(Task details):
Extend the forum thread about lug nuts that keep working loose, picking up right after its final sentence.

(Source text):
**********
# I may sounds stupid in asking...



## dry (Oct 21, 2002)

but is there anyway to reinforce lug nuts... mine dont seem to like to stay tight, I have to tighten them around once a week just to make sure my wheels dont fall off and its getting annoying, I probably already bent the dame wheels already, and I tighten them pretty fucking hard... any suggestions?


----------



## PatScottAKA99XE (Apr 30, 2002)

What are you using to tighten them? If you tighten them to about 80ftlbs you should be fine. Mine have never come loose.


----------



## Angel Carrier (Sep 29, 2003)

i had that problem before. i realize my lugs were loose on the hub, casing movement and lug nuts were coming loose.

i replaced my lugs (threads on there grabbing onto the hub were bad) and solved the problem.


----------



## Dwntyme (Dec 18, 2002)

are you running steelies ?
If so when they came loose the first time they may have wallerd
out the wholes where the lugs make contact with the rim. if this is the case you'll have to replace the rims...
**********
(Data items):
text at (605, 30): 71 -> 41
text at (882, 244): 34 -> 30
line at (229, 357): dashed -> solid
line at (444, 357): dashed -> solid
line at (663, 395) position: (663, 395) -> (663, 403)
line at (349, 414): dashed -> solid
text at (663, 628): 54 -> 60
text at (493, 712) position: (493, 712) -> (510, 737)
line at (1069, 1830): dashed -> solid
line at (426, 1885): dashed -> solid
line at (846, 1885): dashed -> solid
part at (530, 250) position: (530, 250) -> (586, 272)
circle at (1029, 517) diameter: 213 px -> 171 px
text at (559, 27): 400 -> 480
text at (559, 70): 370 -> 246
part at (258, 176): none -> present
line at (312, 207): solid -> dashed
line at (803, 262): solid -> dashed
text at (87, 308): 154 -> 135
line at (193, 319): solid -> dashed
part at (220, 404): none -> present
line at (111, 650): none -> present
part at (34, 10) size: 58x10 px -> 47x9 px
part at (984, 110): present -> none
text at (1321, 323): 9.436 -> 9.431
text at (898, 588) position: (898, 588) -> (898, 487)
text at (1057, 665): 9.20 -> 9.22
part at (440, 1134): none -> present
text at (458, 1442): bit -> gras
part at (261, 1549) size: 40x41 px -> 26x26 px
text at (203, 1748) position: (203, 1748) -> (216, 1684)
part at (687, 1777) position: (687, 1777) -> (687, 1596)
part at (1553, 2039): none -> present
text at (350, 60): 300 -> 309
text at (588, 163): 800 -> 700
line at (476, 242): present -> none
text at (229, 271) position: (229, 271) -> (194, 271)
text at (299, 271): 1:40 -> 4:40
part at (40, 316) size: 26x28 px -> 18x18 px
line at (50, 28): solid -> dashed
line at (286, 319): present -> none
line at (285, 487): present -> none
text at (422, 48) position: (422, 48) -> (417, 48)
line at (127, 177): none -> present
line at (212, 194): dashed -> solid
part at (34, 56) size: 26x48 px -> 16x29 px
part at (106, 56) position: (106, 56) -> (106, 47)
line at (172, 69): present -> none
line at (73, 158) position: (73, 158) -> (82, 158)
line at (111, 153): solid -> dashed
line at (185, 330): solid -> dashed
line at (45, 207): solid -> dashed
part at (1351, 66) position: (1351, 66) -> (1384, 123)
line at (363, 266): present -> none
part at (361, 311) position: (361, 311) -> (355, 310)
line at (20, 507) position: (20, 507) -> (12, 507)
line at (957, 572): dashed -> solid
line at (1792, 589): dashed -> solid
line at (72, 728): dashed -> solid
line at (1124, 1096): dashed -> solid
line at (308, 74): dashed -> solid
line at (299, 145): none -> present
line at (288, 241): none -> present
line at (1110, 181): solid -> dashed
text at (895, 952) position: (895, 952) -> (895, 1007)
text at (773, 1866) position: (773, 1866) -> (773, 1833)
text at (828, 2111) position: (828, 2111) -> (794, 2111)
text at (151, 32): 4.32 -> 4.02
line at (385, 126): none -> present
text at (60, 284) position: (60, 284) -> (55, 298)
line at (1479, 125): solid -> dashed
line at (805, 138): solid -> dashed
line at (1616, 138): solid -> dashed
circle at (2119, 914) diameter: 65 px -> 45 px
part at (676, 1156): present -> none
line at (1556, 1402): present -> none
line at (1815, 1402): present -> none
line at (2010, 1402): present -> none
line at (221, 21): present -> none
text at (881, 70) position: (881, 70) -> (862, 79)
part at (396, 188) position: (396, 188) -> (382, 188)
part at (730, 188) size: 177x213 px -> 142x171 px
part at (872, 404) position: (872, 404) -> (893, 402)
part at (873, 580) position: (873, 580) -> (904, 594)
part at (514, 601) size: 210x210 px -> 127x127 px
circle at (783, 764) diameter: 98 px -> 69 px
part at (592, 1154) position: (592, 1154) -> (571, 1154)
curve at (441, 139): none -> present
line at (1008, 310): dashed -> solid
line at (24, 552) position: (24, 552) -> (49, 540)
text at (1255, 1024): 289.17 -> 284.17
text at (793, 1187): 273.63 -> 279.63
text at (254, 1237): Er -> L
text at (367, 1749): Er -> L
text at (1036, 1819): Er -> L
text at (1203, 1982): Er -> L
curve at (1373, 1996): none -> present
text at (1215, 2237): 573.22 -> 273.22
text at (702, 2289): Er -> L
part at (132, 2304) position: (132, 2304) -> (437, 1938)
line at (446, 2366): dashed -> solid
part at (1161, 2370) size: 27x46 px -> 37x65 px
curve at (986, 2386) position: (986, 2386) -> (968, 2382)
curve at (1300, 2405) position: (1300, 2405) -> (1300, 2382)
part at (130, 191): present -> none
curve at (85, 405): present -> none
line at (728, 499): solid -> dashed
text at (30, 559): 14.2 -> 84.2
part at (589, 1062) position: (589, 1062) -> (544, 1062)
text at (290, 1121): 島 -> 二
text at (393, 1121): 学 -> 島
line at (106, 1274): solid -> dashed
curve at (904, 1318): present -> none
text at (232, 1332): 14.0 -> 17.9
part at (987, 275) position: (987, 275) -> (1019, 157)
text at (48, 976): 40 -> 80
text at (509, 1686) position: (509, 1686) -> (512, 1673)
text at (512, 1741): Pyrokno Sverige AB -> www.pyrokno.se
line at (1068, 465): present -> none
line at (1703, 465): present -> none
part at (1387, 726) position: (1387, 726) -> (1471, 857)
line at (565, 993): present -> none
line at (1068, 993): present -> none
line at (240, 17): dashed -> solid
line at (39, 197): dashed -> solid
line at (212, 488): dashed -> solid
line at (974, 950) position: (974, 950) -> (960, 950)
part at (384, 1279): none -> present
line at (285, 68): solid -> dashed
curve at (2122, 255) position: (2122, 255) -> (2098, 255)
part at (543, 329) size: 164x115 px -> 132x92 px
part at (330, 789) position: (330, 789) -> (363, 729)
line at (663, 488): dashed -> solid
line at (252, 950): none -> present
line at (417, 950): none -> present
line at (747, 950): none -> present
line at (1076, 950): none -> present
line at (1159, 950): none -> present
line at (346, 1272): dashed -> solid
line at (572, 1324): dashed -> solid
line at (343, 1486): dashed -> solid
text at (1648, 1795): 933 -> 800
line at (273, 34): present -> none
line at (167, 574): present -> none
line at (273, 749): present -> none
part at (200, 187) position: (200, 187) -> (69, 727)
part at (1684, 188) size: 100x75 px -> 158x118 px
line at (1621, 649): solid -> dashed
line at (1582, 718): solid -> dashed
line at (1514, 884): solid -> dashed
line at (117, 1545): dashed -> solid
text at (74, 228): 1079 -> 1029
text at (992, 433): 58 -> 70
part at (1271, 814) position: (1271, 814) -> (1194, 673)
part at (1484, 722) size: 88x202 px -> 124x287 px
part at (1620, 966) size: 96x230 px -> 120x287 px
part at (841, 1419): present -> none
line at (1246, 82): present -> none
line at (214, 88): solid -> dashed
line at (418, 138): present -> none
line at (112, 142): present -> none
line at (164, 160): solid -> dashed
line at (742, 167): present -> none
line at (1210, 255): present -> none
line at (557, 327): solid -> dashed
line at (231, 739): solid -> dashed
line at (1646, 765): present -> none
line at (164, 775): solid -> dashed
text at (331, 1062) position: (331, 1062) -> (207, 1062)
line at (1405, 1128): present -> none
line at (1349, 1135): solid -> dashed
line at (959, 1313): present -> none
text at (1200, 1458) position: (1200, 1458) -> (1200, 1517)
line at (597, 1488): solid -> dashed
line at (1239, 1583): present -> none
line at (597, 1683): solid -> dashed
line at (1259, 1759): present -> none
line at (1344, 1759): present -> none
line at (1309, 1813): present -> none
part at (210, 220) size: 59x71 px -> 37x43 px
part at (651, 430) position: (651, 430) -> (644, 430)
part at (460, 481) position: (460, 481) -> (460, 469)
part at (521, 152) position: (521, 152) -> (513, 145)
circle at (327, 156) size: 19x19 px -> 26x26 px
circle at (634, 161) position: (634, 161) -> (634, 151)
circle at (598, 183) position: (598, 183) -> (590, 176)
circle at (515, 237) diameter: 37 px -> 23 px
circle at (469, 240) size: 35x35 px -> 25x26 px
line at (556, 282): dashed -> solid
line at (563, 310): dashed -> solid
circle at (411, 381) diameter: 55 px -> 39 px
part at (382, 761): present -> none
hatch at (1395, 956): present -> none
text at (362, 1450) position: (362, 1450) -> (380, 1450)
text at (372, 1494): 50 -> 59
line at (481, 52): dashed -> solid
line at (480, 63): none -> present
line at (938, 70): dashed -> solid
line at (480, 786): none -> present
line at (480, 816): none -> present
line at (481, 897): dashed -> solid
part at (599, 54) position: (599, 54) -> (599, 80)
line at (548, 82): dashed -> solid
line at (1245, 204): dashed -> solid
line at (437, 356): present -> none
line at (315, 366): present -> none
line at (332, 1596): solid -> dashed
**********
(Output):
----------



## dry (Oct 21, 2002)

im running 17's... I am tightening them to what I think is pretty frickin hard, I dont have any air guns, but I do have a wratchet and a 4 foot pole...


----------



## Dwntyme (Dec 18, 2002)

as I said it maybe the about mentoined, also you may have the wroung lugs for the style of wheels(aftermarket)with stock lugs
maybe...


----------



## 200SushiX (Jul 12, 2002)

Yeah, you need longer lugnuts, IMO. This happened to me when
I used the stock lugnuts with my aftermarket wheels. Screwed
up the studs, too  .


----------



## azkicker0027 (May 31, 2002)

some slight vibration can also cause this, check the wheels for balance and bends.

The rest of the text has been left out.